IV. A CERTAIN ANTINOMIAN SECURITY which they connect with the doctrines of grace and justification by faith. When we see people reposing on their orthodoxy, and making use of it as a soporific to lull themselves, we should ply them with questions founded on the true representation which the New Testament gives. Are they running so as that they may obtain? Are they fighting so as that they may gain a hard won victory? Are they striving so as that they may force an entrance at the strait gate? (T. Chalmers, D. D.)

The craving for the entertaining

What did the speakers want? They wanted what is desired by every age, namely, to be entertained. It is entertainment that is often frittering away the noblest courage and finest faculty of the Church. There may be parts of the service which are instructive, and they are tolerated that the entertainment may be enjoyed: entertain us with ritual, with music, with stories, with something that will give us intellectual excitement and even a degree of intellectual delight: but do not prophesy, do not teach, do not become rigorously moral: let the day of judgment alone; if we have to go to hell let us go down a bank covered with velvet moss.

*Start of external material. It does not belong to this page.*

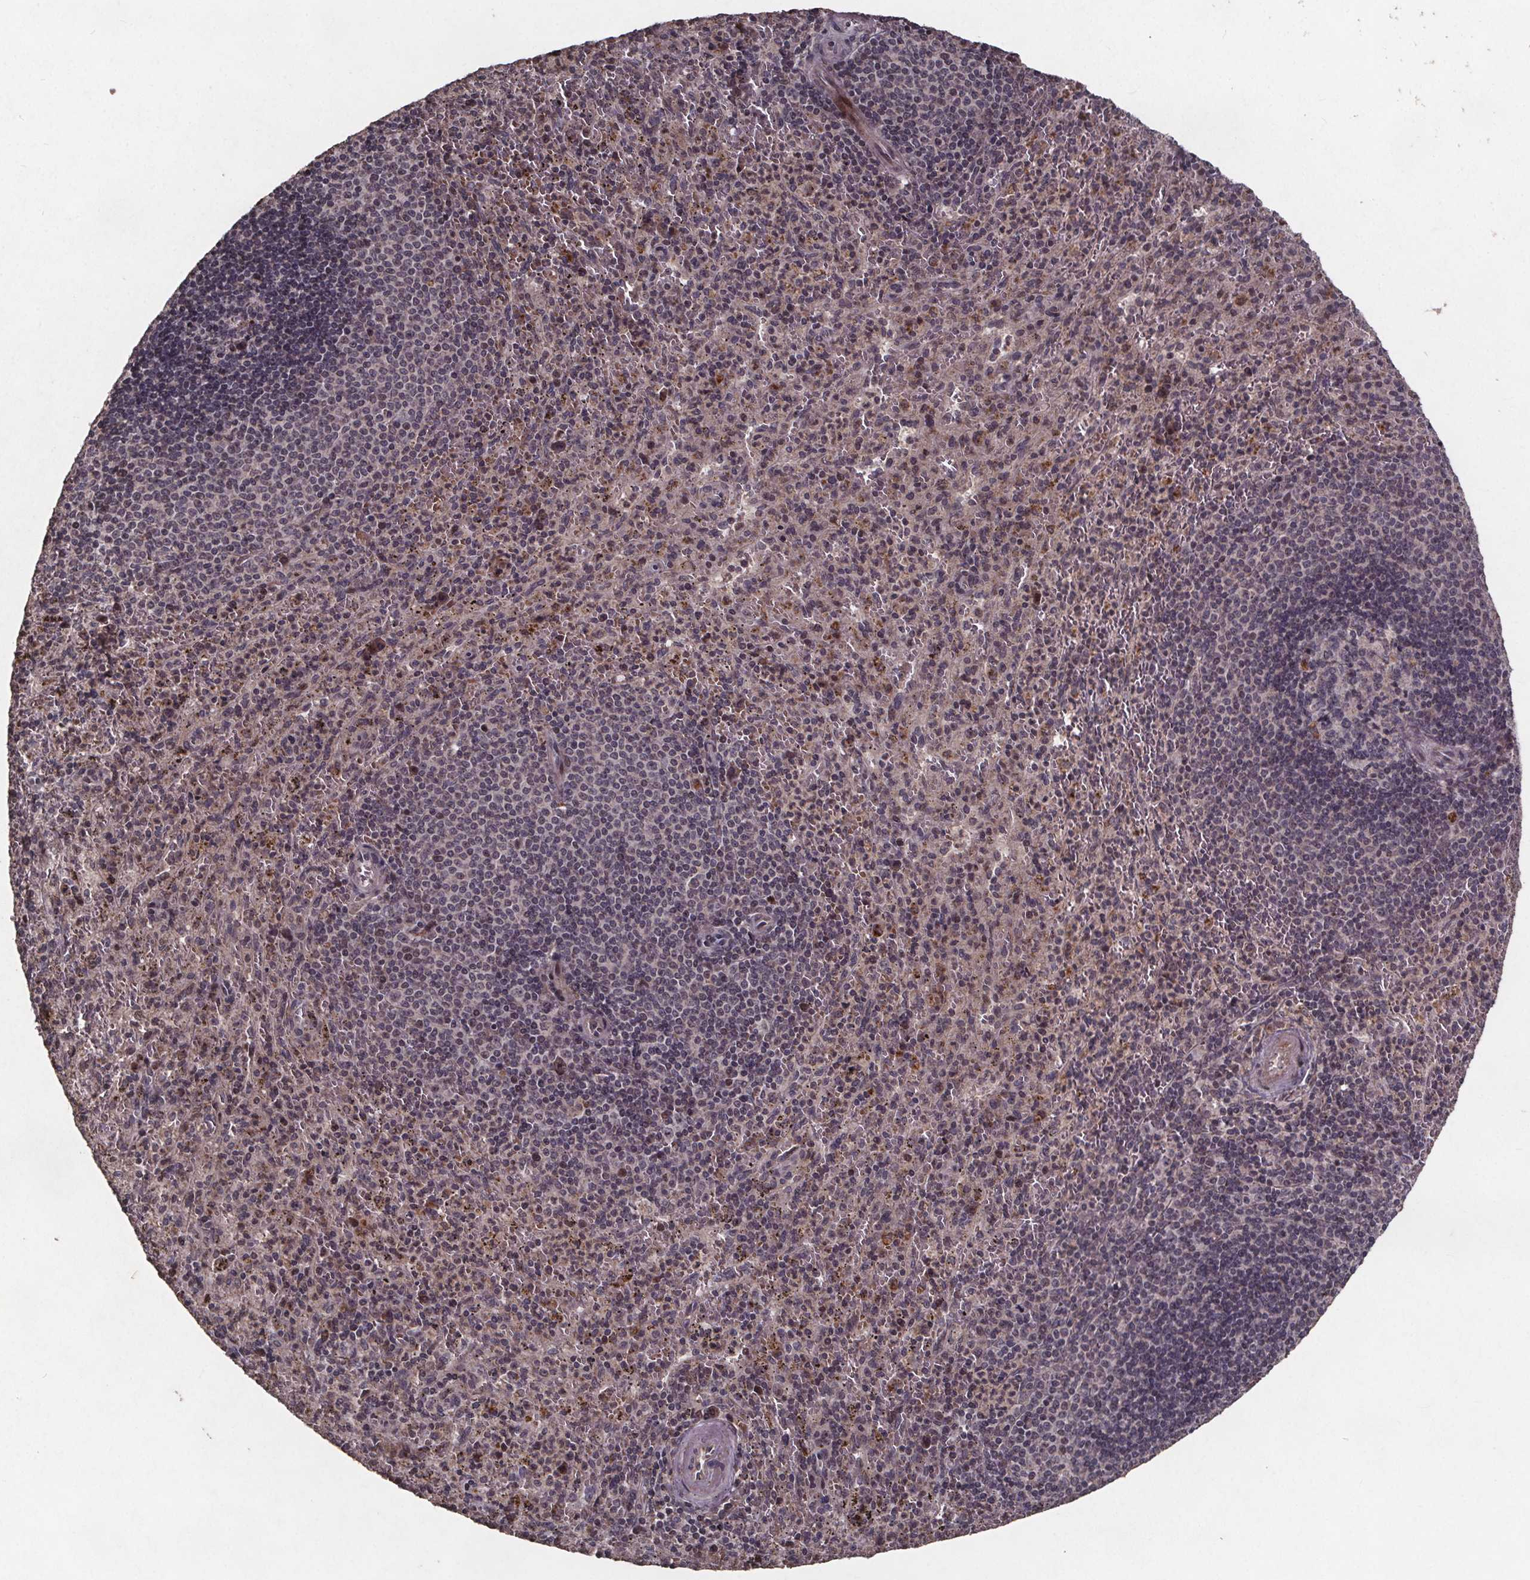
{"staining": {"intensity": "negative", "quantity": "none", "location": "none"}, "tissue": "spleen", "cell_type": "Cells in red pulp", "image_type": "normal", "snomed": [{"axis": "morphology", "description": "Normal tissue, NOS"}, {"axis": "topography", "description": "Spleen"}], "caption": "Immunohistochemical staining of unremarkable spleen exhibits no significant expression in cells in red pulp. (IHC, brightfield microscopy, high magnification).", "gene": "GPX3", "patient": {"sex": "male", "age": 57}}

The people make the pulpit. (J. Parker, D. D.)

The demand for smooth things

What was the utility of the Hebrew prophet, and what were the errors to which he was more particularly exposed?

I. It was THE DUTY AND THE PRIVILEGE OF ISRAEL to keep alive monotheism in the world. It was no less the duty of the prophetic school to preserve in the chosen nation itself the spirituality of religion. Both agents were in the same relative position--a hopeless minority. And both had but an imperfect success. Yet the nation and the institution served each an important purpose. Monotheism languished, but did not die. And though the prophets were not very successful in imbuing the nation generally with their own spirituality, yet they kept the flame alive. They served to show to the people the true ideal of spiritual, not ritualistic, Judaism, and thus supplied a corrective to priest taught Judaism.

II. WHAT WAS THE GREAT SOURCE OF ERROR IN THE PROPHET’S UTTERANCES? What was the great pressure that pushed, or tended to push him aside from the path of duty? The text has told us. “Prophesy not unto us right” things, speak unto us smooth things. The desire of man--king or peasant--to hear from the prophet, or the courtier, or the demagogue, not truth, but flattery,--it was that fatal longing which led them to put a pressure on the prophet which often crushed the truth within him.

III. FLATTERY EXISTS STILL. If nations have not prophets to flatter them, they have those whom they trust as much. Far from attempting to correct their faults, the guides whom they trust are constantly labouring to impress on them that they are the most meritorious and the most ill-used nation in the world. Eyes blinded to present faults; eyes sharpened to past wrongs,--there is no treatment which will more completely and more rapidlydemoralise the nation which is subjected to it. There will be no improvement where there is no consciousness of fault; and no forgiveness where the mind is invited, almost compelled, to a constant brooding over wrong. With the growth of such feelings no nation can thrive; and he who encourages them is not the saviour but the destroyer of his country. (J. H.Jellett.)

Cause the Holy One of Israel to cease from before us

The Holy One of Israel repudiated

The meaning is not, of course, that the people disown Jehovah as the national Deity, but that they repudiate Isaiah’s conception of Him as the Holy One of Israel, and the teaching based on that conception. (Prof. J. Skinner, D. D.)

Flattery

Smooth talk proves often sweet poison. Flattery is the very spring and mother of all impiety. It unmans a man, it makes him call black white, and white black; it makes a man change pearls for pebbles, and gold for counters; it makes a man judge himself wise, when foolish; knowing, when he is ignorant; holy, when he is profane; free, when he is a prisoner; rich, when he is poor; high, when he is low; full, when he is empty; happy, when he is miserable. (J. Bate.)

Truth sometimes unpopular

An animated debate took place whether Martinelli should continue his “History of England” to the present day.
Goldsmith: “To be sure he should.” Johnson: “No, sir; he would give great offence. He would have to tell of almost all the living great what they do not wish told.” Goldsmith: “There are people who tell a hundred political lies every day, and are not hurt by it. Surely, then, one may tell truth with safety.” “Johnson: Why, sir, in the first place, he who tells a hundred lies has disarmed the force of his lies. But besides, a man had rather have a hundred lies told of him than one truth which he does not wish to be told.” Goldsmith: “For my part, I’d fen the truth, and shame the devil.” Johnson: “Yes, sir; but the devil will be angry. I wish to shame the devil as much as you do, but I should choose to be out of the reach of his claws.” Goldsmith: “His claws can do you no harm when you have the shield of truth.” (Boswells Johnson.)

Harmless preaching

Two Chinese jugglers have been making a public exhibition of their skill. One of these is set up as a target, and the other shows his dexterity by hurling knives which stick into the board at his comrade’s back, close to the man’s body. These deadly weapons fix themselves between his arms and legs, and between his fingers; they fly past his ears, and over his head and each side of his neck. The art is not to hit him. Are there not to be found preachers who are remarkably proficient in the same art in the mental and spiritual departments? (C. H. Spurgeon.)

Faithful preaching

Our preaching must not be general, but particular. “It is not lawful for thee to have her to wife.” This was John Baptist’s style. We must collar men. “Thou art the man--I mean you, sir.” We are not half enough convinced of the evil of general preaching. The beef must have the salt of truth, and the saltpetre of life, but it must be rubbed in by particular application, and rubbed into every part by a comprehensive mind, and rubbed in by clean hands. (R. Cecil.)